Dreyfus (and the back of Mason's head).
The Goodbye Girl (1977)
Director: Herbert Ross
Cast: Richard Dreyfuss, Marsha Mason, and Quinn Cummings.
Playwright Neil Simon penned this winning romantic comedy as a vehicle for his then-wife Marsha Mason. She plays the title character, a single mother recently jilted by her latest lover. To make matters worse, she learns that her NYC apartment has been subleased to Dreyfuss, a struggling actor. Once they reluctantly agree to share the flat, it’s only a matter of time before love blossoms. Simon wisely keeps sentiment to a minimum, while allowing his outwardly brash characters to reveal their inner insecurities. Mason is good, if a bit too theatrical, but Dreyfuss hits all the right notes in his Oscar-winning performance. Quinn Cummings, as Mason’s wise-beyond-her-years daughter, delivers most of Simon’s trademark zingers. She, Mason, Simon, and the film all earned Oscar nominations. David Gates, formerly of the rock group Bread, wrote and performed the memorable title tune, which peaked at #15 on the Billboard chart.



Harold and Maude (1971) 
Director: Hal Ashby
Cast: Ruth Gordon, Bud Cort, Vivian Pickles, and Charles Tyner.

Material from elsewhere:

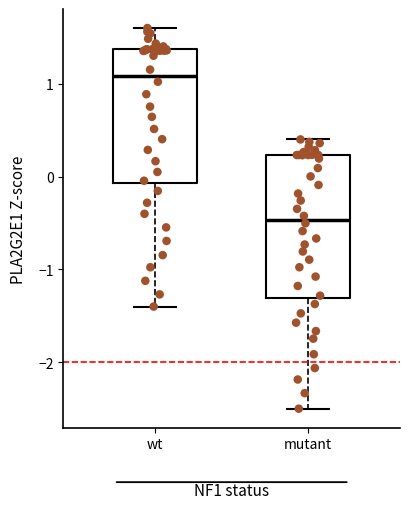

Reading left to right, transcribe this box plot: for each box, give where its median line is, the range the box spans, and where its two whiskers end, as read against the y-axis. The values are not printed on the chart, so give them approximately, as read against the axis.

wt: median 1.1, box -0.1 to 1.4, whiskers -1.4 to 1.6
mutant: median -0.5, box -1.3 to 0.2, whiskers -2.5 to 0.4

Harold, a 20-year-old man obsessed with death, befriends and eventually falls in love with Maude, a 79-year-old woman with a zest for life. This offbeat blend of dark comedy and romance tries much hard to be quirky, which may account for its commercial failure when originally released. But it became a midnight movie favorite with college crowds by the late 1970s and has subsequently enjoyed status as a classic cult film. Ironically, the movie’s funniest scenes—Harold’s fake suicides and the blind dates arranged by his mother—don’t even involve Maude. Cort, looking as pale as humanly possible, and Gordon give likable performances, but director Ashby drags the film down with too many montages set to Cat Stevens songs. Harold’s Jaguar hearse rates among the cinema’s most memorable automobiles. Gordon essentially reprised her character in Clint Eastwood’s Every Which Way But Loose. A year earlier, Cort starred in the genuinely bizarre Brewster McCloud as a young man obsessed with building wings and taking flight in Houston's Astrodome—a plot with cult film potential written all over it, though the picture sank into obscurity.